Johnny Depp shown in the moon dust scene which was shot on the moon.

HOLLYWOOD - Johnny Depp was nominated for an Academy Award for his portrayal of Jose "Paquito" De Las Patitas, in the Columbia Pictures and Guacamole Films movie Gay Jose Can You See By The Dawn's Early Light.

Depp did not win as he lost out to Jack Nicholson for his amazing portrayal of Chief Sitting Bull in the historical comedy General Custer Gets His Arrogant Old Ass Smoked By 18,000 Lakota Sioux, Northern Cheyenne, and Wandering Arapahos.

Johnny pointed out that he and Nicholson did become very good drinking buddies and Depp actually was able to convince Jack to appear in his astronaut sequel titled, Gay Jose Can You See By The Dawn's Early Light Number 2.

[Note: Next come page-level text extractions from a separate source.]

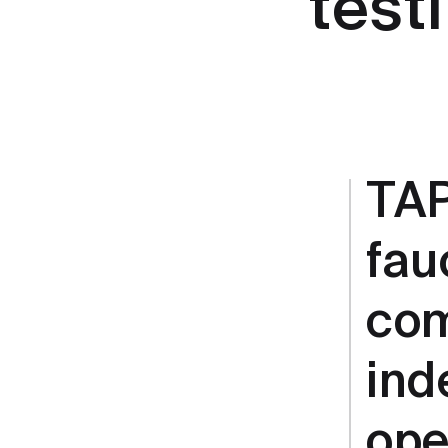
test
TAP
fau
com
ind
ope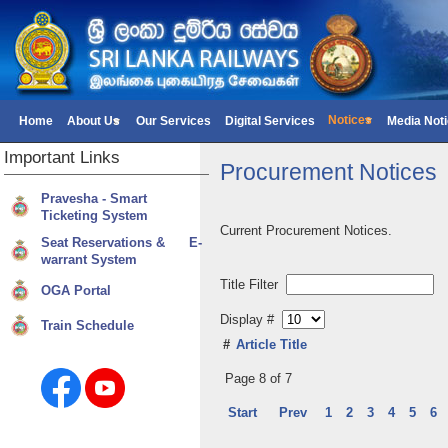
Notices
Home
About Us
Our Services
Digital Services
Media Not
Important
Links
Procurement Notices
Pravesha - Smart
Ticketing System
Current Procurement Notices.
Seat Reservations & E-
warrant System
Title Filter
OGA Portal
Display #
Train Schedule
#
Article Title
Page 8 of 7
Start
Prev
1
2
3
4
5
6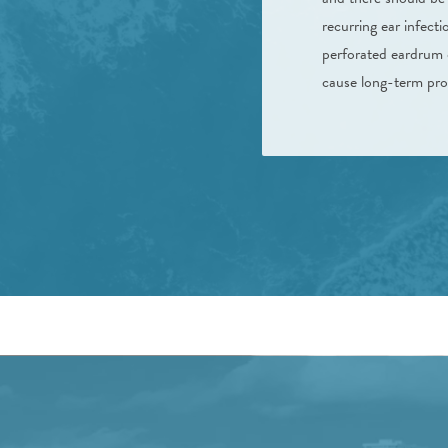
recurring ear infect
perforated eardrum o
cause long-term prob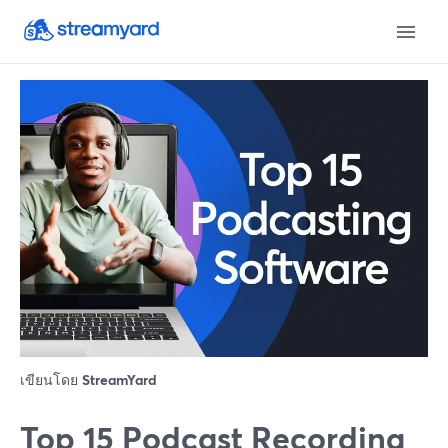
เขียนโดย
StreamYard
Top 15 Podcast Recording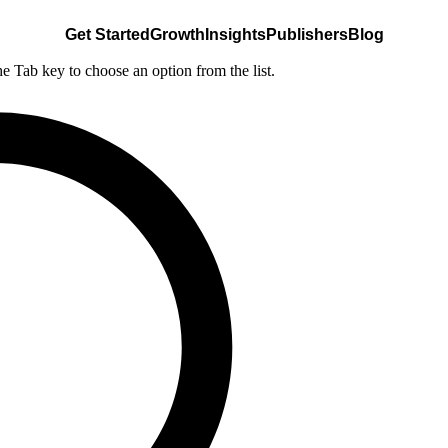
Get Started
Growth
Insights
Publishers
Blog
he Tab key to choose an option from the list.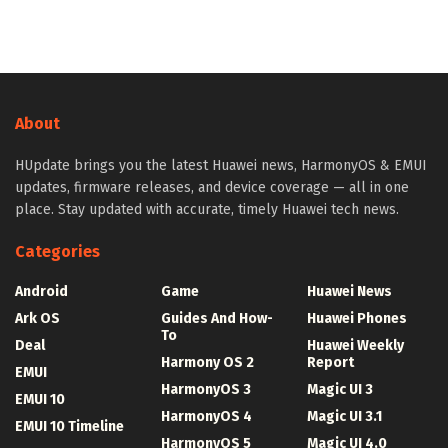
About
HUpdate brings you the latest Huawei news, HarmonyOS & EMUI
updates, firmware releases, and device coverage — all in one
place. Stay updated with accurate, timely Huawei tech news.
Categories
Android
Game
Huawei News
Ark OS
Guides And How-
Huawei Phones
To
Deal
Huawei Weekly
Harmony OS 2
Report
EMUI
HarmonyOS 3
Magic UI 3
EMUI 10
HarmonyOS 4
Magic UI 3.1
EMUI 10 Timeline
HarmonyOS 5
Magic UI 4.0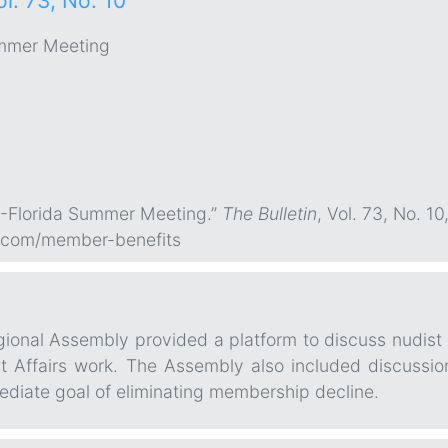
ol. 73, No. 10
mmer Meeting
R-Florida Summer Meeting.”
The Bulletin
, Vol. 73, No. 1
.com/member-benefits
nal Assembly provided a platform to discuss nudist and
nt Affairs work. The Assembly also included discussi
diate goal of eliminating membership decline.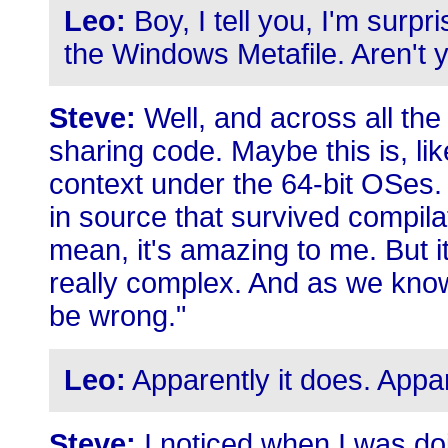
Leo:
Boy, I tell you, I'm surpri
the Windows Metafile. Aren't 
Steve:
Well, and across all th
sharing code. Maybe this is, lik
context under the 64-bit OSes.
in source that survived compilat
mean, it's amazing to me. But it'
really complex. And as we kno
be wrong."
Leo:
Apparently it does. Appar
Steve:
I noticed when I was doi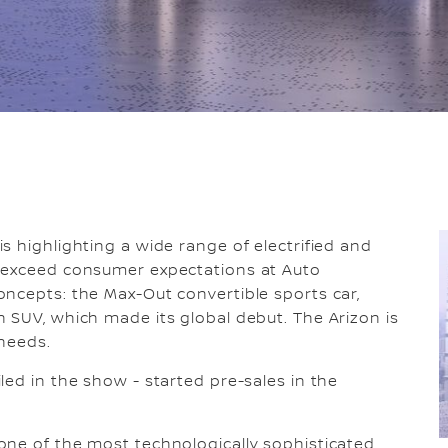
is highlighting a wide range of electrified and
o exceed consumer expectations at Auto
ncepts: the Max-Out convertible sports car,
 SUV, which made its global debut. The Arizon is
 needs.
led in the show - started pre-sales in the
one of the most technologically sophisticated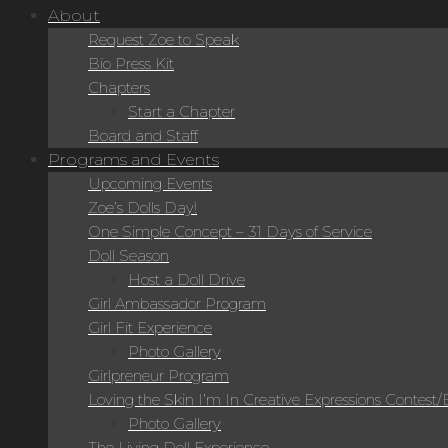
About
Request Zoe to Speak
Bio Press Kit
Chapters
Start a Chapter
Board and Staff
Programs and Events
Upcoming Events
Zoe’s Dolls Day!
One Simple Concept – 31 Days of Service
Doll Season
Host a Doll Drive
Girl Ambassador Program
Girl Fit Experience
Photo Gallery
Girlpreneur Program
Loving the Skin I’m In Creative Expressions Contest
Photo Gallery
The Living Doll Experience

Nicholson will portray General Simon Sezowitz, who ends up getting caught by Johnny Depp's character stealing three boxes of moon rocks, moon lint, and moon dust.

General Sezowitz tries to blame it on the fact that he is a pathological alcoholic, who is addicted to Twinkies, and who unfortunately has a slight tinge of 'crack ho' in him.

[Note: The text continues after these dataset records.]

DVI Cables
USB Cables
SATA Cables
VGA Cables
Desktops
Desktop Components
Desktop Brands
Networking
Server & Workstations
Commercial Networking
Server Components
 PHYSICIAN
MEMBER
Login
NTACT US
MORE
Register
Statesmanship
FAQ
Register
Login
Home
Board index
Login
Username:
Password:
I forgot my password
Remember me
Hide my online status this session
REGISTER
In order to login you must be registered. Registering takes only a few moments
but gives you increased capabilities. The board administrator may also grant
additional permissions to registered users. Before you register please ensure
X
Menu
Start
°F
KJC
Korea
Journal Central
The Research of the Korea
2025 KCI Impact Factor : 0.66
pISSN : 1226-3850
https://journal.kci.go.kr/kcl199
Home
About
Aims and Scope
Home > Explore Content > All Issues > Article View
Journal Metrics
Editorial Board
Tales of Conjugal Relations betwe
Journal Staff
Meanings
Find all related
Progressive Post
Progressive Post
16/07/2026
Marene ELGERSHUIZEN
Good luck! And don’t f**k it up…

Sandra Bullock, who has finally dumped her husband, Jesse "The Tattooed Shithead" James stars as De Las Patitas love interest the lovely, beautiful, but somewhat titless Esmeralda Tamalera, ex-wife of Mexico's largest pinata exporter Don Reymundo Q. Tamalera, who tips the scales (literally) at 485 pounds.

Many wondered how Esmeralda could be Jose's love interest since Jose is gay. The director of the film, Tico Scallavini, explained it by saying that Esmeralda Tamalera is in the process of having a sex change operation that will turn her into Desmond Tamalera, who will then become the 'boyfriend' of gay Jose.

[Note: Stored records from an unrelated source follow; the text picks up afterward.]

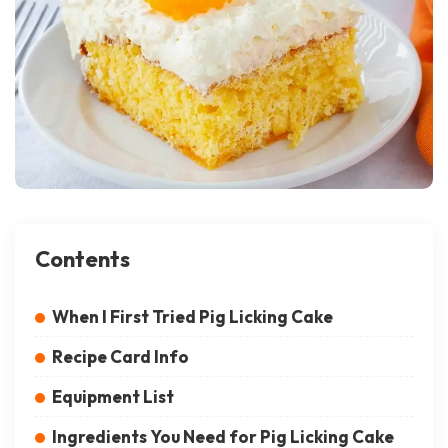
Contents
When I First Tried Pig Licking Cake
Recipe Card Info
Equipment List
Ingredients You Need for Pig Licking Cake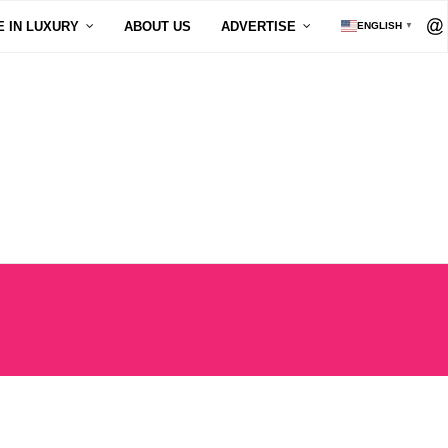
E IN LUXURY
ABOUT US
ADVERTISE
ENGLISH
▼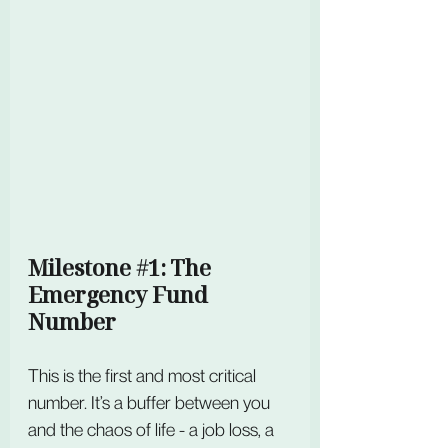
Milestone 
#1
: The 
Emergency Fund 
Number
This is the first and most critical 
number. It’s a buffer between you 
and the chaos of life - a job loss, a 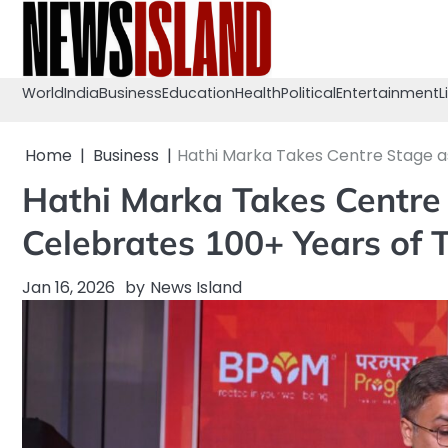
Skip
to
content
World
India
Business
Education
Health
Political
Entertainment
L
Home
Business
Hathi Marka Takes Centre Stage as 
Hathi Marka Takes Centre 
Celebrates 100+ Years of T
Jan 16, 2026
by
News Island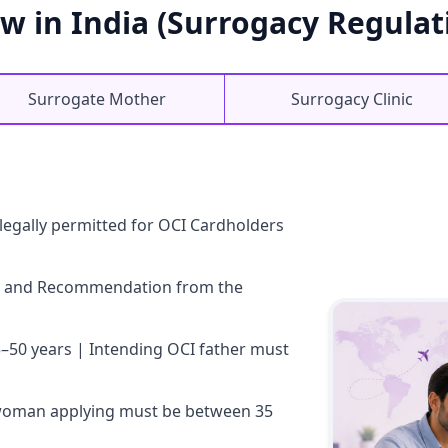
w in India (Surrogacy Regulati
Surrogate Mother
Surrogacy Clinic
s legally permitted for OCI Cardholders
lity and Recommendation from the
–50 years | Intending OCI father must
woman applying must be between 35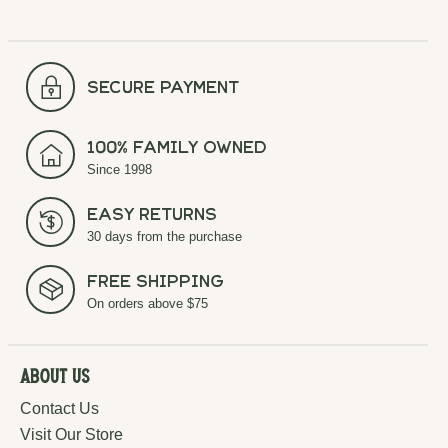
secure payment
100% Family Owned
Since 1998
Easy Returns
30 days from the purchase
Free Shipping
On orders above $75
About Us
Contact Us
Visit Our Store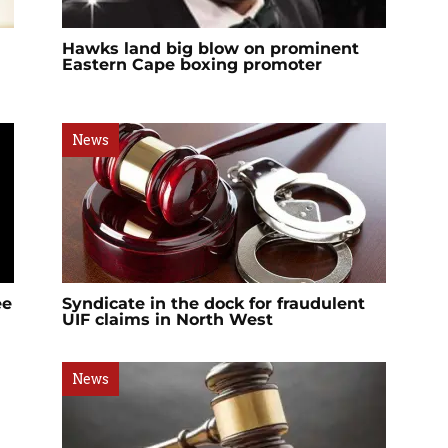
Hawks land big blow on prominent
Eastern Cape boxing promoter
News
ee
Syndicate in the dock for fraudulent
UIF claims in North West
News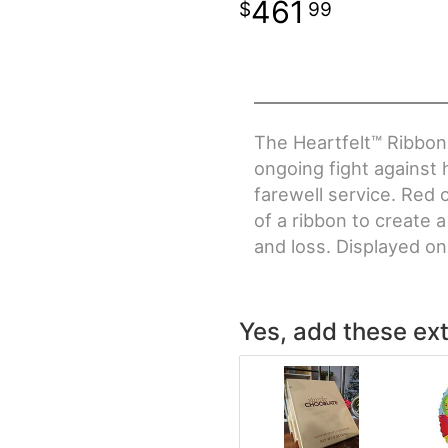
461
99
The Heartfelt™ Ribbon 
ongoing fight against h
farewell service. Red 
of a ribbon to create a
and loss. Displayed o
Yes, add these ext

The film will be shot in Malibu Beach, California, the moon, and on location on Robert Pattinson's 3,175 acre South Texas ranch El Rancho De La Senorita Loca (The Young Crazy Woman Ranch).

In a non-related story. The Ku Klux Klan office in Arkadelphia, Arkansas was recently burglarized. Apparently someone broke into the KKK storage room and made off with 14 boxes of Ohio Blue Tip Kitchen Matches.

The story above is a satire or parody. It is entirely fictitious.